I assume you maintain proper temperature and have good circulation so I'll talk about the nutrients. You have a lot of light so you really have to make sure your plants never run out of nutrients.

First make sure that your CO2 concentration is right. A good number as you probably know is 20-30 ppm. Use the pH/KH table for that calculation but verify your readings for KH and pH because often the probes and test kits give incorrect readings.

Same goes of N and P - make sure you have N= 5 to 10, and P= 0.25 to 1. Verify your test kits...

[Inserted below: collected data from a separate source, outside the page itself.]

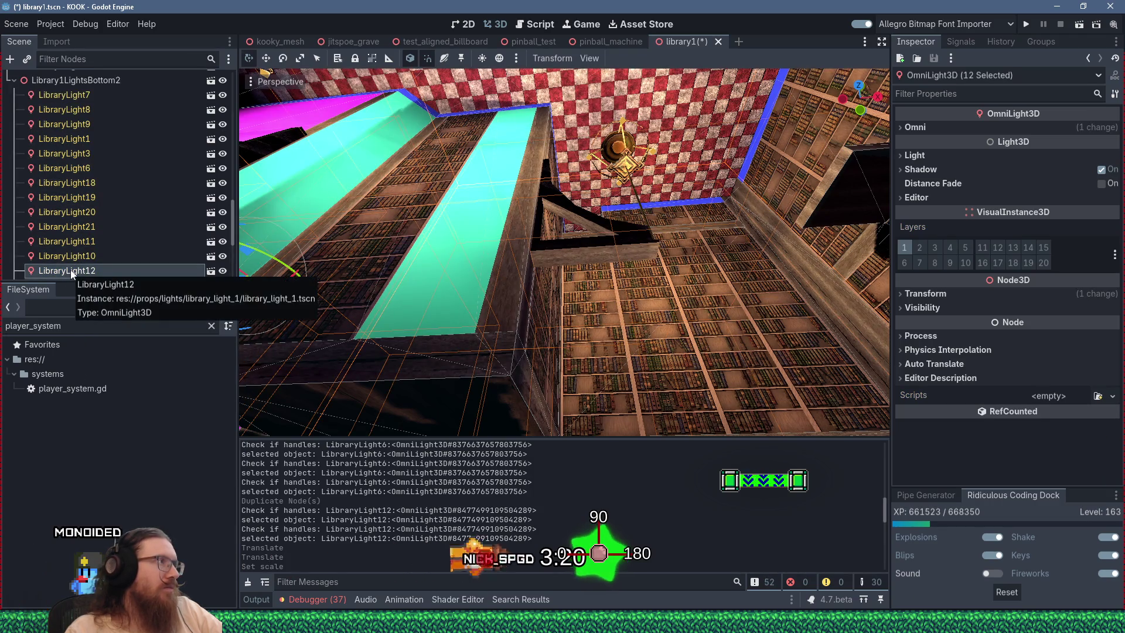
pyautogui.moveTo(70, 270)
pyautogui.mouseDown()
pyautogui.moveTo(68, 279)
pyautogui.moveTo(71, 250)
pyautogui.moveTo(120, 225)
pyautogui.moveTo(75, 187)
pyautogui.moveTo(60, 154)
pyautogui.mouseUp()
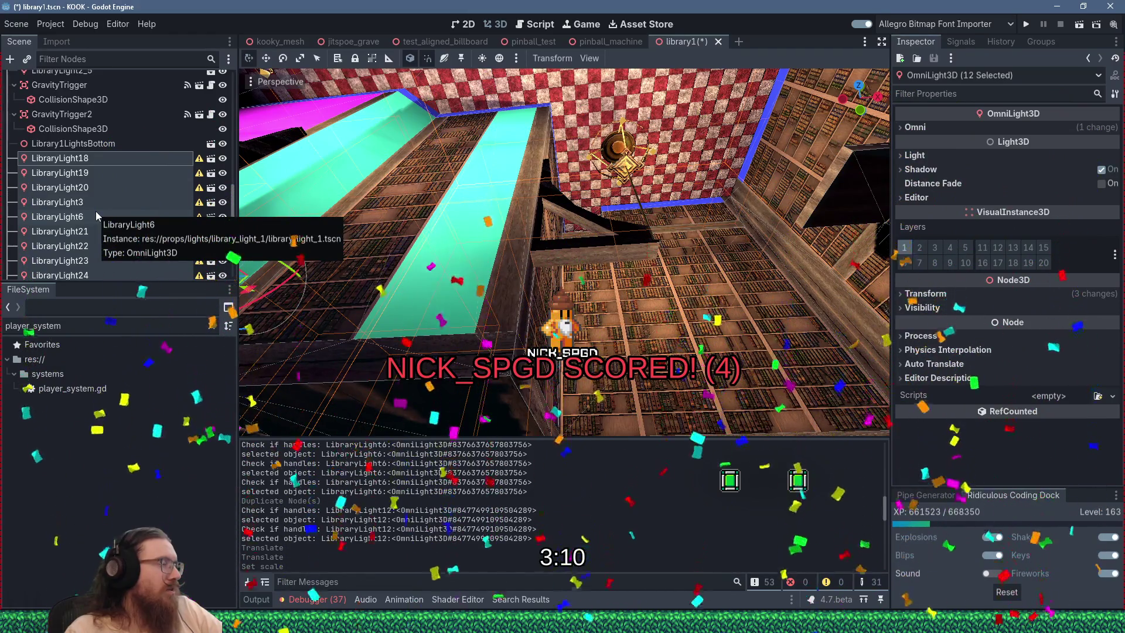
# Delete the emptied Library1LightsBottom2 group and select LibraryLight18
pyautogui.scroll(-3, 96, 215)
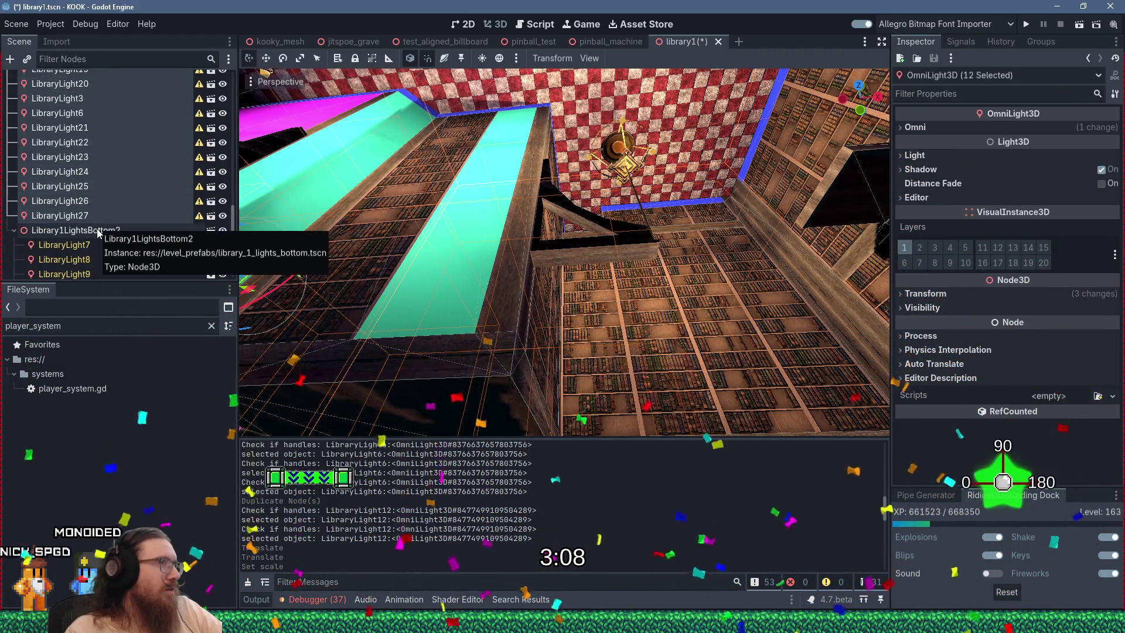
pyautogui.rightClick(96, 232)
pyautogui.click(194, 600)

The iron concentration: Testing the iron in the tank water can be misleading and frustrating because once added to the tank the iron quickly turns into an unreadable form or gets used up. A good approach is to add iron every day as oposed to once or twice a week. How much to add every day? Perform this simple test:

- Take a one gallon jug of distilled water (from any grocery store)
- Add 1 ml. of Fluorish Iron to the jug and shake well
- Use your iron test kit to check how much iron you have in the jug as a result of adding 1 ml. of Fluorish Iron
- If needed add more Fluorish Iron untill you get a reading of 0.1 ppm.

At the end of that test you will know how much Fluorish Iron you have to add to 1 gal. of water to get the iron concentration to be 0.1 ppm.

Multiply that amount of Fluorish Iron to the volume of your tank (40) and add that amount to the tank every day. Keep in mind that the other product that you have (Fluorish) contains iron too so you will be adding about 1/3 extra iron with the Fluorish.

Verify your iron test kit too. 

You will have to use Fluorish and Fluorish Iron together because Fluorish adds much needed trace elements. I can't tell you how much Fluorish to add - you need to figure that out by watching your plants. At first add what the label says but break it into daily doses. If your CO2, N, P, Fe are in line but your plants are not doing great you need to carefully increase the amount of traces (=Fluorish) that you use. If you see algae appearing that means that you are adding too much traces and the reason your plants are not doing well is something else.

I'd say forget the Fluorish tabs for now.

Lastly a positive change will not happen in the matter of a few days. If you indeed keep the nutrients in a good range you should have a much cleaner and healthier tank in about 3-4 weeks. That of course is a very general statement. Just be consistent and remember that the tank will go through phases and will eventually become healthy.

--Nikolay


----------



## cS (Jan 27, 2004)

For the sake of simplicity, there are only 3 things to remember: Macronutrients, Secondary Nutrients, and Micronutrients.

_*MACRONUTRIENTS* are elements required by plants in relatively large amounts._ These include Carbon (C), Nitrogen (N), Potassium (K), and Phosphorus (P). C is provided through CO2 (Carbon Dioxide). N is provided through KNO3 (Potassium Nitrate). P is provided through KH2PO4 (Potassium Monobasic Phosphate). By dosing KNO3 & KH2PO4, no supplemental K is required.

_*SECONDARY NUTRIENTS* are elements required by plants in larger quantities than the micronutrients and in lesser quantities than the macronutrients._ These include Calcium (Ca), Magnesium (Mg), and Sulfur (S). S is usually available in large amounts in our tap water as well as via other fertilizers so it is not often discussed. Ca & Mg are provided through the GH. As long as the GH is 3 degrees or higher, then you don't have to worry about these two nutrients. If not, then they have to be supplemented through CaMg(CO3)2 (Dolomite/Limestone).

_*MICRONUTRIENTS* are elements required by plants in very small amounts._ Most notable is Iron (Fe). All other micronutrients are not often referenced because we assume that as long as the Fe needs are met, the other micronutrients will be as well since many micronutrients mixes are quite comprehensive in composition.

Therefore, there are, at most, 4 things you have to add: CaMg(CO3)2, KNO3, KH2PO4, and a micronutrients mix; all of which can be conveniently purchased inexpensively through Greg Watson.

---

Given your size tank, it would be IMHO less cumbersome if you dose all these chemicals dry instead of making a "magic solution" as there are associated complications that shall be addressed should you opt for the Eheim Liquidoser. :wink: In either cases, you should FOREMOST obtain a comprehensive water report from your local water company so that you would know the baseline levels for the macro/secondary/micronutrients.

I'll reserve the specifics on dosage amounts to others. :mrgreen: I hope that the above information would help familiarize you with some of the terms hobbyists often throw about.


----------



## BigRed27 (Mar 11, 2004)

Ok, thanks guys. After reading your replies I'm gonna go on a testing frenzy. I'll let you know how it turns out.


----------